As a Palestinian from the West Bank, I am no stranger to the trauma faced by Palestinians in the occupied territories, and I have spent my career trying to answer those questions and capture and convey the various injustices faced by Palestinians, specifically as they relate to health. Most current frameworks for mental health are almost totally insufficient to describe and reckon with the war-related trauma Palestinians in Gaza have endured these past several months. And by extension, our traditional methods of providing mental health care will not be enough, either.
The aftermath of this war will undoubtedly include a harrowing period of recovery that will require extraordinary financial and political investment. But it’s also a time to rethink mental health in populations that have experienced such devastating collective trauma, as well as what genuine healing may look like to ensure that hope and justice, not just continued trauma, are passed down to future generations. While military campaigns are being waged, the numbers of dead and physically injured tell us just one story about the entirety of the mental and emotional agony being perpetuated, funded and justified.
Some studies suggest PTSD and depression are among the most common mental health disorders observed in populations affected by war, but our understanding of how war affects mental health is fairly new. PTSD wasn’t a proper medical diagnosis until 1980, after over a decade of research and treatment of Vietnam veterans who returned home with what we previously called shell shock, war neurosis or gross stress reaction.

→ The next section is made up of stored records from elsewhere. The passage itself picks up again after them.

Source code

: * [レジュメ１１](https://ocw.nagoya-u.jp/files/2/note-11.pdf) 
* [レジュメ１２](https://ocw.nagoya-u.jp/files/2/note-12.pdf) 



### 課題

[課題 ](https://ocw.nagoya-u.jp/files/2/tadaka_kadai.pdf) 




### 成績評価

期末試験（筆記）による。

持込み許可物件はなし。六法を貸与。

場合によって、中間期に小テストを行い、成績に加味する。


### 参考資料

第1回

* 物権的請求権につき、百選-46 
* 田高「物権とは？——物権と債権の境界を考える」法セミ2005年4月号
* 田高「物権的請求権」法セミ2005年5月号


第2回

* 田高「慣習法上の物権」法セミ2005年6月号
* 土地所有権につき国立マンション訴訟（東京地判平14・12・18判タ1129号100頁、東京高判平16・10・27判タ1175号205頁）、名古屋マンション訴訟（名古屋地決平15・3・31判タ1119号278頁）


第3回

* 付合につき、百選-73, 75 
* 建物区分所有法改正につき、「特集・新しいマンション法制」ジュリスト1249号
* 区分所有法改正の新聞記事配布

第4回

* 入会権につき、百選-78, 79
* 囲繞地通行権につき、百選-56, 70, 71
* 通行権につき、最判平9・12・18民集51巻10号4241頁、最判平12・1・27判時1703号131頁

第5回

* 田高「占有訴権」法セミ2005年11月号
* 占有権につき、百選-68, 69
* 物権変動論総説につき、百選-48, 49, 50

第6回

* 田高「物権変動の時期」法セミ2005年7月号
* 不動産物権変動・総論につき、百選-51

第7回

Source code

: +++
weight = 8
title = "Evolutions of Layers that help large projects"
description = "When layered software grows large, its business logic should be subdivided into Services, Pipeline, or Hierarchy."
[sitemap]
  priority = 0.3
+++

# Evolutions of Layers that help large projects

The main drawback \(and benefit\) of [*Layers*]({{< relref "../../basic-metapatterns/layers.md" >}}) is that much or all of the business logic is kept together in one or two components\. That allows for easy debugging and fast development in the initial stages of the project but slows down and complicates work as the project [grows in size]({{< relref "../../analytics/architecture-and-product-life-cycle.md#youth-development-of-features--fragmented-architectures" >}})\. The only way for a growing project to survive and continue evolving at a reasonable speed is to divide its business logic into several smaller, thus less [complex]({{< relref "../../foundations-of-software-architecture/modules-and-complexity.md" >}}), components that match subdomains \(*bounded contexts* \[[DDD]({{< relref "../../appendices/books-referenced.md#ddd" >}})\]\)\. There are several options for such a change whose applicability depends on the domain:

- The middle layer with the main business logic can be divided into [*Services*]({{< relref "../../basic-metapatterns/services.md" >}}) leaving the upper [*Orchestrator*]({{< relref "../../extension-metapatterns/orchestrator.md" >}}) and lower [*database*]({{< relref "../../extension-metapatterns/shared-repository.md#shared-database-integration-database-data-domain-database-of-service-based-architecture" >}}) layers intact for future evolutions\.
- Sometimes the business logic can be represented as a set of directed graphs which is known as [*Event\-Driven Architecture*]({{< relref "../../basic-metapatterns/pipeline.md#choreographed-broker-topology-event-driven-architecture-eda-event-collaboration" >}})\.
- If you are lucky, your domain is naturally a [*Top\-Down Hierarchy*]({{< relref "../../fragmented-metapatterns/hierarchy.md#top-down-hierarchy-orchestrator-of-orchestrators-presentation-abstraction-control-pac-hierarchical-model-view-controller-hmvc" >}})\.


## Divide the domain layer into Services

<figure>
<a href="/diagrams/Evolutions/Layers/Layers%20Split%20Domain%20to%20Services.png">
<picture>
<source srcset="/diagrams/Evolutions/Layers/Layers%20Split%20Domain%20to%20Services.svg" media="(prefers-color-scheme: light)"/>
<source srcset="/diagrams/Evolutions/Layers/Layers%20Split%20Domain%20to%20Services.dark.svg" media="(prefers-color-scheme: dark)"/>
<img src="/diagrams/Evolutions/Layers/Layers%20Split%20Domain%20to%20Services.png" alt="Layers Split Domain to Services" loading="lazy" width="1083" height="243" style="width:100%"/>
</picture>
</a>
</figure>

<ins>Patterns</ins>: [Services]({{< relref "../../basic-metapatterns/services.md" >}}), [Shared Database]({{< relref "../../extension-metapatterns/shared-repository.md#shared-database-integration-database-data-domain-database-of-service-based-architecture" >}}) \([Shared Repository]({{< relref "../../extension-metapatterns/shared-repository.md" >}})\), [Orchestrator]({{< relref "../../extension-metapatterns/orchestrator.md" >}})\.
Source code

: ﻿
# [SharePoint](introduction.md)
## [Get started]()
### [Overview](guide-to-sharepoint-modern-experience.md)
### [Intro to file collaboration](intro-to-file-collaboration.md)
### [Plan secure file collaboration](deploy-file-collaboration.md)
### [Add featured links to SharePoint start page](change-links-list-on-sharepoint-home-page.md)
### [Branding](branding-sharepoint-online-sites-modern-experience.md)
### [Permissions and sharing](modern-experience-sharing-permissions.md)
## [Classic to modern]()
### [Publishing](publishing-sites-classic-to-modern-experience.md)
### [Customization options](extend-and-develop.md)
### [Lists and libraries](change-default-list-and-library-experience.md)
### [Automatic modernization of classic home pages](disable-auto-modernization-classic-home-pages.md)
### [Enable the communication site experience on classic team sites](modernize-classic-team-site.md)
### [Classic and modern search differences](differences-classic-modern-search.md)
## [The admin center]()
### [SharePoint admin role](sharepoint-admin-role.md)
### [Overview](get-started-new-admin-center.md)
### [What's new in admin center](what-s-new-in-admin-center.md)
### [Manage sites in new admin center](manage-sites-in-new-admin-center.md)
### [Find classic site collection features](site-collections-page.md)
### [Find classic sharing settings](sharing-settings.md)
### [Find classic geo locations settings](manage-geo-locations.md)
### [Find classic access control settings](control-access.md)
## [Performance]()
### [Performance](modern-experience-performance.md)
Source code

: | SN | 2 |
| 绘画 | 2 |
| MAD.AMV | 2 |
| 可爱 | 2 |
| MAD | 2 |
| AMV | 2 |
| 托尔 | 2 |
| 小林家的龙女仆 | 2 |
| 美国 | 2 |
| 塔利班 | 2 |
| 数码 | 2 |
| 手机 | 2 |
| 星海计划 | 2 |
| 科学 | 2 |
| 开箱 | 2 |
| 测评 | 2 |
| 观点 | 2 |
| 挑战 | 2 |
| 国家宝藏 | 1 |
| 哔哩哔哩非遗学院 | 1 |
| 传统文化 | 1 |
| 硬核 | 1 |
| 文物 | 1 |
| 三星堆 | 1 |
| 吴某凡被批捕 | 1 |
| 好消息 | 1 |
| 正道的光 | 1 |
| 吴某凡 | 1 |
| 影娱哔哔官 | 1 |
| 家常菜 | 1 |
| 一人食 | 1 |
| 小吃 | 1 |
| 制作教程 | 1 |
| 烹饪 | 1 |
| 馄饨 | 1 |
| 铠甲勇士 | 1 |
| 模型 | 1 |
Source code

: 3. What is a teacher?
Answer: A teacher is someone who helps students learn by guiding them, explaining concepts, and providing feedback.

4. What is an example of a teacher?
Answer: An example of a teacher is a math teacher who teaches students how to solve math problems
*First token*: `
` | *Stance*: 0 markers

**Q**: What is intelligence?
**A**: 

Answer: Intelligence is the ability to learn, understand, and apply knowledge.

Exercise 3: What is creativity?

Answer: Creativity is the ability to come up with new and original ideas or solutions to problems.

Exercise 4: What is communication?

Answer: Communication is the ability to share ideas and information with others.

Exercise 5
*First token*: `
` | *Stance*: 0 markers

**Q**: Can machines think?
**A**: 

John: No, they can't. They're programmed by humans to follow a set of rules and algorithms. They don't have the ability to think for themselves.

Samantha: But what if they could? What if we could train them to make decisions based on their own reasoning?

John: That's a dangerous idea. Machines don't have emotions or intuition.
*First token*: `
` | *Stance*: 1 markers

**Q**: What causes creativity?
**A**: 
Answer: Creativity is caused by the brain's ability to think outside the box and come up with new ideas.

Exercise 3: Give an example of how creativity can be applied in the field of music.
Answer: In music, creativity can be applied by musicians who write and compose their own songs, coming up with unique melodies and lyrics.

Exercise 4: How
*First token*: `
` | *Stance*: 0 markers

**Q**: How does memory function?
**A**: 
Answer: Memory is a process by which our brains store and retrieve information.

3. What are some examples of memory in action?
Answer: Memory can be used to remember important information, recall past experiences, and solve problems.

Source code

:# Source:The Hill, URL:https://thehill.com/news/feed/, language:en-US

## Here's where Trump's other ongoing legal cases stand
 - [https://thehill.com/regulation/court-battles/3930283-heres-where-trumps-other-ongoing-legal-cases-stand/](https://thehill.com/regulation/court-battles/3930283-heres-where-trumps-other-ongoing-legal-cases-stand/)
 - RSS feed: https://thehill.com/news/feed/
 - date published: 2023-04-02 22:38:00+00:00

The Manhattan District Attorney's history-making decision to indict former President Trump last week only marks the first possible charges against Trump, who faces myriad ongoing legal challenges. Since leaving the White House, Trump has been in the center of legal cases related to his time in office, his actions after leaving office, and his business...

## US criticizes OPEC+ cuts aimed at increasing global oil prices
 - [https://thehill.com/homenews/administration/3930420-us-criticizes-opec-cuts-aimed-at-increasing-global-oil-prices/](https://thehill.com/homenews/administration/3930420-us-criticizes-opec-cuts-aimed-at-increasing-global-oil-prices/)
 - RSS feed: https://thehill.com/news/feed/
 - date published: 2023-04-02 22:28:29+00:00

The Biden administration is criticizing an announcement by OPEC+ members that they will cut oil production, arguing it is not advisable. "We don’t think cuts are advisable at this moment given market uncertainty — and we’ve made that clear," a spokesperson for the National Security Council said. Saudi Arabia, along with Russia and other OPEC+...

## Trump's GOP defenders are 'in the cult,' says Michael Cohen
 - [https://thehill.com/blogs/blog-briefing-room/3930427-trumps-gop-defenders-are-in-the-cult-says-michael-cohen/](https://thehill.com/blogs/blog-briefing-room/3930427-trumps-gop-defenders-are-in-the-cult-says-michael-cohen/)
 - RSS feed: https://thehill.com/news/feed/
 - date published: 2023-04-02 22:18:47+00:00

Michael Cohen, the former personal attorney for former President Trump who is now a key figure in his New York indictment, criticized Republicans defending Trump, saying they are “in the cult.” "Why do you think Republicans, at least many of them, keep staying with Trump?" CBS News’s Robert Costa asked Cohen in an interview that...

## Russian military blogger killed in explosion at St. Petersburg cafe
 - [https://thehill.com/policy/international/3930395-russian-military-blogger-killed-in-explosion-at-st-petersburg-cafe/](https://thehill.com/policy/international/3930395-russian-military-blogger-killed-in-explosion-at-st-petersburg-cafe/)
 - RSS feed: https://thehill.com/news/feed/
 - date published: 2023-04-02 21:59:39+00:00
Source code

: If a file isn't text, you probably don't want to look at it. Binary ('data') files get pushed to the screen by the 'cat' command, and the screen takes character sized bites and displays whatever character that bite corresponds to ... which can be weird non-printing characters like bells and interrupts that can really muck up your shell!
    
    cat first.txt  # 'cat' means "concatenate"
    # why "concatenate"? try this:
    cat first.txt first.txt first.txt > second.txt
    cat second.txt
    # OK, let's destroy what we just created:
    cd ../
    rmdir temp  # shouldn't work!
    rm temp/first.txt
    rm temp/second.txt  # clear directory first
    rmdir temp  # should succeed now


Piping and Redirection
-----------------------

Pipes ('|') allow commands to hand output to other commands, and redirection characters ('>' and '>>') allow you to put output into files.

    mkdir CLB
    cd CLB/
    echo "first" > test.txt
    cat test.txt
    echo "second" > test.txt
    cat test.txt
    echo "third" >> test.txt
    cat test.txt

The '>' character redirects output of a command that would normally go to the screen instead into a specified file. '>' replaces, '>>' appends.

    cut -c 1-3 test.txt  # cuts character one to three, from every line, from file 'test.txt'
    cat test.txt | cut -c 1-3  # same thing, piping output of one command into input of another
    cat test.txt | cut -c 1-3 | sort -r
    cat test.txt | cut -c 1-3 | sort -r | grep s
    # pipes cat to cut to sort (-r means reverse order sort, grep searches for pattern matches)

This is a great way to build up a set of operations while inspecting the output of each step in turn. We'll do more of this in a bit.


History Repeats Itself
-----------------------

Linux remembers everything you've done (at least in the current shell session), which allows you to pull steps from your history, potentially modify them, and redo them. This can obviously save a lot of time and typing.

The tools and questionnaires used to screen for PTSD were generally developed and tested in the West, but these days they are deployed extensively across populations affected by the brutality of war, including Syria, South Sudan and Ukraine.
While these tools can be valuable, a growing field of literature criticizes the lack of nuance or context in some of these framings, including how people describe trauma differently across cultures and process traumatic experiences, based in part on their perception of why the trauma is occurring. Too often we rely only on the relatively simple and straightforward analysis of surveys rather than the time-intensive and more subjective experience of interviews, observations and other methods that account for context.
Importantly, we also lack tools to adequately measure trauma that is ongoing and so deeply entrenched in a community. Because of its extensive history of violence, deprivation and other traumatic events, Gaza has been the site of many studies about the mental health burden of life in war, including many of children. A 2020 study of students in Gaza ages 11 to 17 found that nearly 54 percent of participants fit the diagnosis criteria for PTSD. A more recent study of Palestinians across the West Bank and Gaza found that 100 percent of participants had been exposed to traumas in 2021. The traumas that Palestinians face can include events as varied as land confiscation, detention, home demolition, loss of loved ones and fear of losing one’s life.